Today, a single VM with 32 vCPUs is larger than the largest Microsoft recommended Exchange 2010 configurations for single role on a server (12 cores or vCPUs) and multiple roles on a server (24 cores or vCPUs). At the same time, Microsoft Exchange 2010 and 2007 include architectural and performance improvements that significantly reduce the IO requirements as compared to Exchange 2003:

  • Cache increased from 900MB to multi-GB
  • 70% reduction in disk IO
  • Read / write ratio reduced to 1:1

Together, these performance improvements ensure that even large, demanding mailbox servers perform well on vSphere with no IO bottlenecks or other performance problems. As demonstrated in our labs, Exchange can be scaled out very efficiently on vSphere (read Scale-Out Performance of Exchange 2010 Mailbox Server VMs on vSphere blog) and can be scaled up to support large mailboxes (read Exchange 2010 scale-up performance on vSphere blog).

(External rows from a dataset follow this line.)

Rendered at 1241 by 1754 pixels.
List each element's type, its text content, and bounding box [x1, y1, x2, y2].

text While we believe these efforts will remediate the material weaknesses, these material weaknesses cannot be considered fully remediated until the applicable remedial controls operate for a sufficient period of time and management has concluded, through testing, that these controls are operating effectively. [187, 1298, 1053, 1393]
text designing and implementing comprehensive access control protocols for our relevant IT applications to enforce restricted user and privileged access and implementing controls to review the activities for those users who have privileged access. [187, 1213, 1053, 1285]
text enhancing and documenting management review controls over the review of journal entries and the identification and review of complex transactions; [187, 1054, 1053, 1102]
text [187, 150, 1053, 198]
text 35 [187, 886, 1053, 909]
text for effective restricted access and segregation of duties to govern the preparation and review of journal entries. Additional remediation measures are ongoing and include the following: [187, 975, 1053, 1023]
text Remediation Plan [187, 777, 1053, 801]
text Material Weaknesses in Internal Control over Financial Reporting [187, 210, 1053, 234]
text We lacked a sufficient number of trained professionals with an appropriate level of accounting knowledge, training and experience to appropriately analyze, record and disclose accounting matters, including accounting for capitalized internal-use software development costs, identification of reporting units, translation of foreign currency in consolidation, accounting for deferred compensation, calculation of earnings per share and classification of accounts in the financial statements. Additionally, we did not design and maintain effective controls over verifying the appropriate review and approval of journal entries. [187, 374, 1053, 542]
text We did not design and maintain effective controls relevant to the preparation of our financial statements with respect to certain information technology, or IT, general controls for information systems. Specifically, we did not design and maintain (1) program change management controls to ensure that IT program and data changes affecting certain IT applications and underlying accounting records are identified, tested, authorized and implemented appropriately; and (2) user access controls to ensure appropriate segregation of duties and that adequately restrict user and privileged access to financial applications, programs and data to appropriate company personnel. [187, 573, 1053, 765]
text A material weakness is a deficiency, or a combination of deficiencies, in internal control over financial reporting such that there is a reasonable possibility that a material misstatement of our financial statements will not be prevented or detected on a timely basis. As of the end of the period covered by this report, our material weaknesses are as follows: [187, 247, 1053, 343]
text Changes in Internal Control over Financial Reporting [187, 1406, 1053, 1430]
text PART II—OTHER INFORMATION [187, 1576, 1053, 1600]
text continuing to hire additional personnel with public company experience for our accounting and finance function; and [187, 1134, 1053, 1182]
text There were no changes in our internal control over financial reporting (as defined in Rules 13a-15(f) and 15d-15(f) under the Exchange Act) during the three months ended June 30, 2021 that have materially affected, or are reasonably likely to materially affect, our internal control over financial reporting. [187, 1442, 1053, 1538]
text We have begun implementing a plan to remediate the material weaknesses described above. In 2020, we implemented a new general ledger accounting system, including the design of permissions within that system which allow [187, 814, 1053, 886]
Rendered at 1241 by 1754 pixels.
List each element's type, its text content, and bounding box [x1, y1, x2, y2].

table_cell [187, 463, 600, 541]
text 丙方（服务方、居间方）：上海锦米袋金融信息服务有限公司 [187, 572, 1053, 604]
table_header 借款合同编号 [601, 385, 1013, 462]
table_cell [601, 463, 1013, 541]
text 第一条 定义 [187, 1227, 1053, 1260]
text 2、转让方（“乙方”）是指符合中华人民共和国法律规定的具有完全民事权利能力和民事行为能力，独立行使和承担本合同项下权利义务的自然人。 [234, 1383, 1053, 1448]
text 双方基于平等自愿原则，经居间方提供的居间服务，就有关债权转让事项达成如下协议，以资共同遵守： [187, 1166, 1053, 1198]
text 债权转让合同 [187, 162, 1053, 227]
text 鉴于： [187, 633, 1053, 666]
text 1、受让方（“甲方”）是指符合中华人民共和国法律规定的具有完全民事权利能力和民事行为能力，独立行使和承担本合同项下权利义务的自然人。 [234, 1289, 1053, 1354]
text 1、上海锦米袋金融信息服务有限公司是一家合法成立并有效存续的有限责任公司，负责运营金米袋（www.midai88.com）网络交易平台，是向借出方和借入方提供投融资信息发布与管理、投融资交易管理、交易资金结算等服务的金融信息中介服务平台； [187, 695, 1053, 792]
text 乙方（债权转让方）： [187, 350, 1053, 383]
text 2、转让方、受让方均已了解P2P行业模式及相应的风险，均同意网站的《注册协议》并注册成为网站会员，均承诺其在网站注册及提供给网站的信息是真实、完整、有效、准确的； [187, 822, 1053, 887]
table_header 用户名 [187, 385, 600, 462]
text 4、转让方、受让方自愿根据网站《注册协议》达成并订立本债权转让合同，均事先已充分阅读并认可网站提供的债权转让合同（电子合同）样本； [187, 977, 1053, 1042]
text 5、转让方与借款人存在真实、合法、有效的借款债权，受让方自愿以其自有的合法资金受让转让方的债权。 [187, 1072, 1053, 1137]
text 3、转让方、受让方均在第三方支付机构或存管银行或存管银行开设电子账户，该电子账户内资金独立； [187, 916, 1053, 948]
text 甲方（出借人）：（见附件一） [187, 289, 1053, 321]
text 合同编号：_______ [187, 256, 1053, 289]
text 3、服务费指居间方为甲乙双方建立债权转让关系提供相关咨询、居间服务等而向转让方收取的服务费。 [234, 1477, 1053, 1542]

Double Performance of Exchange Infrastructure

Increase the performance of your physical infrastructure by 100% or more. For example, without VMware, a single Exchange 2-7 mailbox running on a physical server can scale up to about 8,000 heavy user mailboxes. Using larger servers doesn’t help because the mailbox can’t leverage the additional capacity.

With VMware, Exchange mailboxes can be scaled out on multiple smaller virtual machines to maximize the throughput of the physical server. Using this approach, we have demonstrated that Exchange can be scaled out on 8 Virtual Machines, each supporting 2,000 very heavy mailbox users, to support 16,000 users on one 16-core server.